Text excerpt:
Have you ever had an itch? An itch so bad that you would do whatever it took to get rid of it? Have you ever had a craving so severe you would drive all lengths just to satisfy that craving? Have you ever been in such a shit hole that you desperately search for any-way out?
I'm from Los Angeles, California. Born and Raised. Sometimes I don't know if this is a good thing or not. Sometimes yes, and sometimes... not so much. I've lived here all my life (okay, only 24 years...which is my whole life so far), and recently I've been getting more eager to leave. To get out of here. Let me correct that: to get the fuck out of here.
But why? You're so lucky to live in Los Angeles.
Some people see it that way and others don't (I'm one of those "others"...although not 100%). Los Angeles is a love-hate city. I love it (because the weather is bomb) and I hate it (traffic and the people here are shit--no offense to close friends). I've been going through the gunner. I've been on a roller coaster. I've been in and out of doctors offices. I've been in and out of my head. Sometimes I'm here and other days I believe my head hitchhiked and left the rest of me behind.
More like an irritating itch. Like a drag. Like a burn. Like... I don't know. Think of something thats really itchy, that kind of itch. Maybe like poision oak/ivy itchy. An itch so severe that I think I'm craving it. I'm craving to solve it.
I want to move. (I know..."not again") But yes, again. But this time, not anywhere close. I want to get the fuck out of LA. (Yes, it's so serious I had to bold that word). I'm not a fan of LA. Or maybe I'm not a fan of the way my story is going as I live here.
It's 10:41PM; January 17, 2015. A Saturday Night.
I'm sitting in front of my little portable heater, although now it's not feeling too hot. It's getting a little...cold. Why? Because I just realized I had the heat option on "Low," ah. That's much better.
What am I doing on a Saturday night?
Raving? Nope. Drinking? Nope. Smoking? Nope, although that would be nice. Watching a movie? Nope. Talking on the phone? Nope. Texting? Nope, my phone is dry like a desert. Crying? Surprisingly not. Sitting on my couch? Nope. Sitting on the floor? Yes. With a pillow on my lap? Yes. With my laptop on it? Yes. On Safari, the internet? Yes. With a bunch of different apartment tabs open in Seattle? Yes. Huntington Beach too? Yes. Places that aren't in Los Angeles County? Absolutely.
They say the past is in the past. Well, that's not for all cases. Sometimes I feel my past knocking on my door. It's not a very nice knock. It's more like an, "Open the door or else!" ... or else what? I don't know. You'll fuck up any other future plans that I have(d)? Absolutely. Thank you, past. Thank you for that. Thank you for the awful memories that I've tried so hard to escape from. Thank you for the awful truth that I was (for a while) living with success. Thank you. I appreciate that.

Tasks:
#1 In the post about wanting to leave Los Angeles, what time and date does the writer give?
#2 Reproduce the Los Angeles post between "But why? You're" and "to solve it.", inclusive, substituting "merry-go-round" for "roller coaster".

Information given:
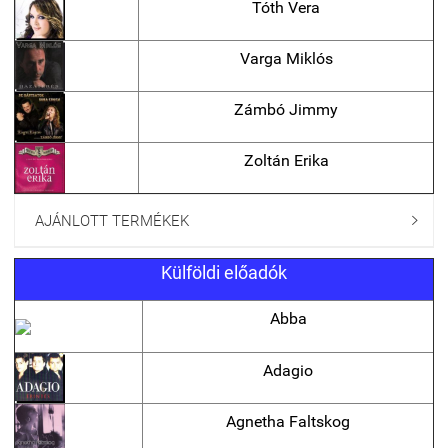
Tóth Vera
Varga Miklós
Zámbó Jimmy
Zoltán Erika
AJÁNLOTT TERMÉKEK

Külföldi előadók
Abba
Adagio
Agnetha Faltskog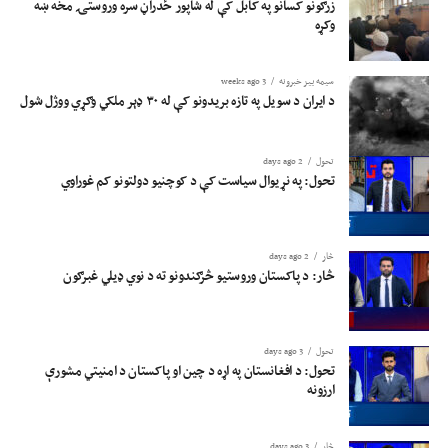
زرګونو کسانو په کابل کې له شاپور ځدراڼ سره وروستۍ مخه ښه
وکړه
سیمه ییز خبرونه
3 weeks ago
د ایران د سویل په تازه بریدونو کې له ۳۰ ډېر ملکي وګړي ووژل شول
تحول
2 days ago
تحول: په نړیوال سیاست کې د کوچنیو دولتونو کم غوراوي
څار
2 days ago
څار: د پاکستان وروستیو څرګندونو ته د نوي ډیلي غبرګون
تحول
3 days ago
تحول: د افغانستان په اړه د چین او پاکستان د امنیتي مشورې
ارزونه
څار
3 days ago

Responses for each task:
#1 10:41 PM on Saturday, January 17, 2015.

#2
But why? You're so lucky to live in Los Angeles.
Some people see it that way and others don't (I'm one of those "others"...although not 100%). Los Angeles is a love-hate city. I love it (because the weather is bomb) and I hate it (traffic and the people here are shit--no offense to close friends). I've been going through the gunner. I've been on a merry-go-round. I've been in and out of doctors offices. I've been in and out of my head. Sometimes I'm here and other days I believe my head hitchhiked and left the rest of me behind.
More like an irritating itch. Like a drag. Like a burn. Like... I don't know. Think of something thats really itchy, that kind of itch. Maybe like poision oak/ivy itchy. An itch so severe that I think I'm craving it. I'm craving to solve it.